▸ ATIVIDADE A
Traduza para o inglês a frase "Por isso, cabe ao tutor o dever de garantir os direitos básicos dos animais.", do texto sobre direitos dos animais.
▸ ATIVIDADE B
Transcreva do texto sobre direitos dos animais tudo o que vai de "Também cabe aos" até "de maus tratos.".

▸ TRECHO FORNECIDO
++++++++++

Um deles, de acordo com Marlene, é que o poder público não tem estrutura para abrigar tantos animais em condições de garantir seu bem estar. Para ela, caso sejam todos recolhidos, corre-se o risco de colocar os animais em locais que se assemelham a depósitos. O Vale do Iguaçu já vivenciou fato semelhante com a antiga Ong Koala, interditada em 2014 pelo MPPR devido às más condições de manutenção dos animais acolhidos. “Se você recolher tudo e fizer um depósito é maltrato. Aí você, na ideia de proteger um animal, tranca num canil. Ele fica como um presidiário, como se ele fosse um criminoso. Não. Nós temos que harmonizar o ambiente e ter uma convivência pacífica com eles”.

A situação ideal é a adoção, tanto no caso dos animais de rua quanto daqueles que sofreram algum tipo de agressão ou que se envolveram em um ataque. “Esse animal não pode ser recolhido para depósito. Ele tem que ser encaminhado para outra adoção, imediatamente, porque o animal não foi ele que cometeu o crime. Ele não merece ficar preso, ele não merece ficar atrás das grades ou amarrado numa corrente. Quem tem que ser penalizado é o tutor irresponsável”.

Direitos e deveres

Como em qualquer relação, existem os direitos e deveres. Mas, no caso do ser humano e do animal, apenas uma das partes é racional. Por isso, cabe ao tutor o dever de garantir os direitos básicos dos animais. E, com o passar dos anos, esses direitos se tornaram cada vez mais amplos.

Soiane comenta que desde de o início da década começou a ser discutida guarda compartilhada, pensão alimentícia e até mesmo situação de danos morais. Entretanto, os direitos básicos são mais simples. “O que o cachorro tem direito? A moradia, a alimentação, seu bem-estar no geral. Então ele se assemelha muito nessas circunstâncias ao direito humano, porque passa a se entender que o animal é um ser senciente, tem sentimentos e tudo mais, porém não é racional”.

Também cabe aos seres racionais a realização de denúncia caso presencie uma situação de maus tratos a um animal. Marlene comenta que é possível realizar uma denúncia pelo WhatsApp (42) 98841-8686. Nesse caso, abre-se um protocolo e a veterinária da instituição desenvolve um laudo para atestar se realmente existe uma situação de maus tratos.

Fui atacado por um animal. Como proceder?

Nesses casos, Soiane indica a confecção de um boletim de ocorrência e também a identificação do tutor do animal. Caso seja necessário atendimento médico, é possível inclusive pedir ressarcimento, desde que haja como comprovar os gastos. Caso o animal não possua tutor, o procedimento é o mesmo, porém, é possível pedir ressarcimento ao município, aponta a advogada.

Importância do adestramento

Além de advogada animalista, Soiane também trabalha com adestramento de cachorros, sendo proprietária da Clã Dog House. Para ela, adestrar um cachorro é essencial para garantir que esse tenha uma convivência mais harmoniosa em sociedade. “O cão, quando ele é agressivo, ele não é feliz. É um cão infeliz.(…) Toda matilha tem um líder. Isso é a natureza. (…) Você tem que ser o líder do seu cão. Você tem que ser o controle. (…) Quando não é o tutor, é um outro cachorro. Então, ele vai definir o que é e o que não é. Isso não pode acontecer. Isso é dentro do adestramento. A gente coloca já nas primeiras aulas quem que vai prover o alimento do cachorro. A gente faz a alimentação na mão. Para o cachorro entender que ele me prove o alimento, ele me prove a água, sabe? Para você ter um equilíbrio na matilha. Porque, lógico, todos os animais têm os instintos. (…) Por isso que a sociedade tem que entender que os cães também devem ser [educados]. A gente corrige o filho da gente. Por que a gente não vai educar também os nossos cães? Isso também é saudável. Os cães também têm que ter regras e disciplina e tudo mais para que não saia do controle”.

++++++++++

Registros salvos:
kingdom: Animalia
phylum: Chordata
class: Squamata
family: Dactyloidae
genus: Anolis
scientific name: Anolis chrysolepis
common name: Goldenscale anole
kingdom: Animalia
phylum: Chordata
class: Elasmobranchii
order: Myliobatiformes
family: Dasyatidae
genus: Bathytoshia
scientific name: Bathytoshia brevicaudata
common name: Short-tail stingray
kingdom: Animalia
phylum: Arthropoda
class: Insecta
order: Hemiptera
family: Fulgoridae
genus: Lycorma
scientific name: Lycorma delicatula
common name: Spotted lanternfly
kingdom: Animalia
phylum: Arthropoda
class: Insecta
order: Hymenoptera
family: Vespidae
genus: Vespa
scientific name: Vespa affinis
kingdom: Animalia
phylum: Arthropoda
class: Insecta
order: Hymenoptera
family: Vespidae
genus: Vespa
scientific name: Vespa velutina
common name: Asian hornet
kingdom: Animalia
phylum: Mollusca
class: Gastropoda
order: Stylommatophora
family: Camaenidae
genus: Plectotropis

++++++++++

▸ RESPOSTA ESCRITA A
That is why it falls to the guardian to guarantee the animals' basic rights.

▸ RESPOSTA ESCRITA B
Também cabe aos seres racionais a realização de denúncia caso presencie uma situação de maus tratos a um animal. Marlene comenta que é possível realizar uma denúncia pelo WhatsApp (42) 98841-8686. Nesse caso, abre-se um protocolo e a veterinária da instituição desenvolve um laudo para atestar se realmente existe uma situação de maus tratos.